Question

By investing ₹4650 in a \(7 \frac{1}{2} \%\)% stock, a person obtains an income of ₹300. The market price of the stock is:

• A. ₹116.25
• B. ₹114.50
• C. ₹120.75
• D. ₹118.35

Answer 1

The Correct Option is A

To determine the market price of the stock, we start by understanding the relation between the investment, the income obtained, and the stock's rate of interest.

Given:

• Investment: ₹4650
• Income: ₹300
• Rate of Stock: \(7 \frac{1}{2} \% = \frac{15}{2} \%\)
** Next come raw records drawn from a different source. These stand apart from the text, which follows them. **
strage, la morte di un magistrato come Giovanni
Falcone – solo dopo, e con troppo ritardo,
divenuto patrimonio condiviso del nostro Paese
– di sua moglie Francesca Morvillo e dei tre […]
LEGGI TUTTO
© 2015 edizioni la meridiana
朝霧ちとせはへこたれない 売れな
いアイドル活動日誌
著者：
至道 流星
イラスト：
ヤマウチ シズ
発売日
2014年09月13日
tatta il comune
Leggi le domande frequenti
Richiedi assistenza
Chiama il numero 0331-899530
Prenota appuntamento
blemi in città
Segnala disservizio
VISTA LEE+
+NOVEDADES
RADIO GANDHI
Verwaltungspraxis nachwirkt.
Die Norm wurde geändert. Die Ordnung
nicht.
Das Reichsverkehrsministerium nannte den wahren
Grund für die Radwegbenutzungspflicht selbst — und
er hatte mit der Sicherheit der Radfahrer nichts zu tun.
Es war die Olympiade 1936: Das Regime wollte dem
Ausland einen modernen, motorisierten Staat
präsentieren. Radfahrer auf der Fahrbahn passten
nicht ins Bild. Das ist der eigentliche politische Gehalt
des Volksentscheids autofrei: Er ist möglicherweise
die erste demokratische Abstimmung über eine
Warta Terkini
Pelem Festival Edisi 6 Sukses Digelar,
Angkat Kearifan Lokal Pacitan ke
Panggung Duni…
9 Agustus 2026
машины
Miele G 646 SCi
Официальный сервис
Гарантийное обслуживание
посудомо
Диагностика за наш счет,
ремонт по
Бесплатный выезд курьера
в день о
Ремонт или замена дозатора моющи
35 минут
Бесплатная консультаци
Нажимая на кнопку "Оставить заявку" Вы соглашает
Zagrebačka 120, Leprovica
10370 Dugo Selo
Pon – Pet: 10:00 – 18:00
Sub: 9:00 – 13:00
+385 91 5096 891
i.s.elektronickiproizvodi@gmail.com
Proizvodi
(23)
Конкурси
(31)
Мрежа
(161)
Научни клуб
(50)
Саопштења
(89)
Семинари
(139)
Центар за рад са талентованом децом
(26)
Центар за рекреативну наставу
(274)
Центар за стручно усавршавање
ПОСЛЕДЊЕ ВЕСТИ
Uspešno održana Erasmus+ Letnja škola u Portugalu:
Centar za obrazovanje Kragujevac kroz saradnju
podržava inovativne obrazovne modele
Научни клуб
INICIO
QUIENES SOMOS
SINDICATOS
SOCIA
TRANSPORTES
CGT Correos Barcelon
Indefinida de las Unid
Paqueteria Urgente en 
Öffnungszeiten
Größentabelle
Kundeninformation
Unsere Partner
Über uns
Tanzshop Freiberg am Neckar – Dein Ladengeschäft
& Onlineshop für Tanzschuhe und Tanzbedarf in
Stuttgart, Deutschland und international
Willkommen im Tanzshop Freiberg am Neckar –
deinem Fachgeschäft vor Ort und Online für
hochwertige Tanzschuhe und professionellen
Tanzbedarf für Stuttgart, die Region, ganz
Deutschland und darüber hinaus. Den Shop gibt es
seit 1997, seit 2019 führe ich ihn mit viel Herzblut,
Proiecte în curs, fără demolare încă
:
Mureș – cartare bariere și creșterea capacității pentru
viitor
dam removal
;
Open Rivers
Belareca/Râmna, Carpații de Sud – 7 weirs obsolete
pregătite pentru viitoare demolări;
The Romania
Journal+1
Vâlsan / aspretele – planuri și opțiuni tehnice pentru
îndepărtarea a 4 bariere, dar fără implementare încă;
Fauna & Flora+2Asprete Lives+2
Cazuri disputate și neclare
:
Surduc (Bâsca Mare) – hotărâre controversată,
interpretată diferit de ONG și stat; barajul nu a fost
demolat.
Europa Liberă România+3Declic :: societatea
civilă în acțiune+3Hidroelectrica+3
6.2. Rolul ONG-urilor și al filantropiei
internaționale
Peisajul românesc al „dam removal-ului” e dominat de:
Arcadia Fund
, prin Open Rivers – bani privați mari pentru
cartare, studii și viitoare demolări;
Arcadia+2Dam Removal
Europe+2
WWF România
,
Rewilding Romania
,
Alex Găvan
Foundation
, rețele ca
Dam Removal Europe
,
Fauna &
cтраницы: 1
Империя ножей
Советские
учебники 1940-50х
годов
To find the market price, use the formula for the market value of the stock based on the yield:

\[ \text{Income} = \left(\frac{\text{Investment} \times \text{Rate of Stock}}{\text{Market Price per Unit}}\right) \]

Rearrange this to find the market price:

\[ \text{Market Price per Unit} = \left(\frac{\text{Investment} \times \text{Rate of Stock}}{\text{Income}}\right) \]

Substitute the given values:

\[ \text{Market Price per Unit} = \left(\frac{4650 \times \frac{15}{2}}{300}\right) \]

Calculate the above expression:

\[ = \left(\frac{4650 \times 7.5}{300}\right) \]

\[ = \left(\frac{34875}{300}\right) \]

Upon calculating,

\[ = 116.25 \]

Therefore, the market price of the stock is ₹116.25.